[Exercise requirements] Every line in the material below that includes "Complexity" should be copied.
Content starts
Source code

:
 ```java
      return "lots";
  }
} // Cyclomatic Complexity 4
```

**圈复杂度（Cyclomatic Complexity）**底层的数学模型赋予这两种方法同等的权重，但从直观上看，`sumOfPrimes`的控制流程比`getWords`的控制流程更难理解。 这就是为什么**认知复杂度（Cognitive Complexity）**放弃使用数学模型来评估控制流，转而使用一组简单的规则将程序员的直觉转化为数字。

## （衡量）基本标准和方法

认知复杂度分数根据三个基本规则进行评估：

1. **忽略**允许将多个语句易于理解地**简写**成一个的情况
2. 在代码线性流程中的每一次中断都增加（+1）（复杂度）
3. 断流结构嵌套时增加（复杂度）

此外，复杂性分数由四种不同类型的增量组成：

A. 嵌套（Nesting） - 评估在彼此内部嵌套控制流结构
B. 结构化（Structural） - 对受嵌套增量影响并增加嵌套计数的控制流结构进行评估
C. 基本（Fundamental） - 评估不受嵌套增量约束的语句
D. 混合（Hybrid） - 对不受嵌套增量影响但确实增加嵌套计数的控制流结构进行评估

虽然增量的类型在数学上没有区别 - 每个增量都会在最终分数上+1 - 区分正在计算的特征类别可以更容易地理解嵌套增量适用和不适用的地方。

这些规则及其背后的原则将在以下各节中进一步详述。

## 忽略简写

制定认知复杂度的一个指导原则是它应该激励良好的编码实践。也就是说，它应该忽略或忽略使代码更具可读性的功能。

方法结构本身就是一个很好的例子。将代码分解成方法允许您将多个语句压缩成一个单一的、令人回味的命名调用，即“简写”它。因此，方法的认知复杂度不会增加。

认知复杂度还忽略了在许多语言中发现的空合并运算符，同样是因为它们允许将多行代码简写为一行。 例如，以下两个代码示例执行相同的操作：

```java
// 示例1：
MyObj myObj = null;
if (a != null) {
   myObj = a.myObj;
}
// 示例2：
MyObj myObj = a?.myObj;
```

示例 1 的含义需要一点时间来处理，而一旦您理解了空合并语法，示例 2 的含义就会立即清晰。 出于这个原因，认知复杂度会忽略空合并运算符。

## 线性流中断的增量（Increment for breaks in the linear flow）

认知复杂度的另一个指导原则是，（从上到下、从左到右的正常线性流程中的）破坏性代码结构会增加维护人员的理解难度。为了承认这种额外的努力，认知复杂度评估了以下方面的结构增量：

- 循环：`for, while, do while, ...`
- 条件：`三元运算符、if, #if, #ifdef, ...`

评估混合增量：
Content ends
Content starts
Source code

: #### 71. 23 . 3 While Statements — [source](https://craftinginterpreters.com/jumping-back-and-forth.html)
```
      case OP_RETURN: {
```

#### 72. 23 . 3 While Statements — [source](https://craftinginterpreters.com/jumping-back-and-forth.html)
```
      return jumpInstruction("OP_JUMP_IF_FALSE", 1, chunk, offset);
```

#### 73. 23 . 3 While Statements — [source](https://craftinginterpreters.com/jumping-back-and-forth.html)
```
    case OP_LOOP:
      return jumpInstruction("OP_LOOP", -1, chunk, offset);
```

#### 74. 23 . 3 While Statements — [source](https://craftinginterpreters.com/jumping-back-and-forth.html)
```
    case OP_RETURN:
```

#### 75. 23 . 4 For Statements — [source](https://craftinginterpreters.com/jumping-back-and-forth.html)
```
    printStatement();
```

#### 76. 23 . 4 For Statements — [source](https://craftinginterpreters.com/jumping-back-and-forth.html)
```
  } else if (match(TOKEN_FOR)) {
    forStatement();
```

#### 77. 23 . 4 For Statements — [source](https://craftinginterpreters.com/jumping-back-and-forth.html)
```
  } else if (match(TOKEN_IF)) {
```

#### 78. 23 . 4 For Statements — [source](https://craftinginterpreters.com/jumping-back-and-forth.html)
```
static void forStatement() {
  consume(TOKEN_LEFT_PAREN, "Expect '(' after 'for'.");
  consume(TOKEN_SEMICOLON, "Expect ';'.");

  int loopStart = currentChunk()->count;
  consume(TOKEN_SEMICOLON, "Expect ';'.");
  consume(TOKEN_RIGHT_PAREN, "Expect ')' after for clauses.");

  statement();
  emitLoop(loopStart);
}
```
Content ends
[Answer below]
} // Cyclomatic Complexity 4
**圈复杂度（Cyclomatic Complexity）**底层的数学模型赋予这两种方法同等的权重，但从直观上看，`sumOfPrimes`的控制流程比`getWords`的控制流程更难理解。 这就是为什么**认知复杂度（Cognitive Complexity）**放弃使用数学模型来评估控制流，转而使用一组简单的规则将程序员的直觉转化为数字。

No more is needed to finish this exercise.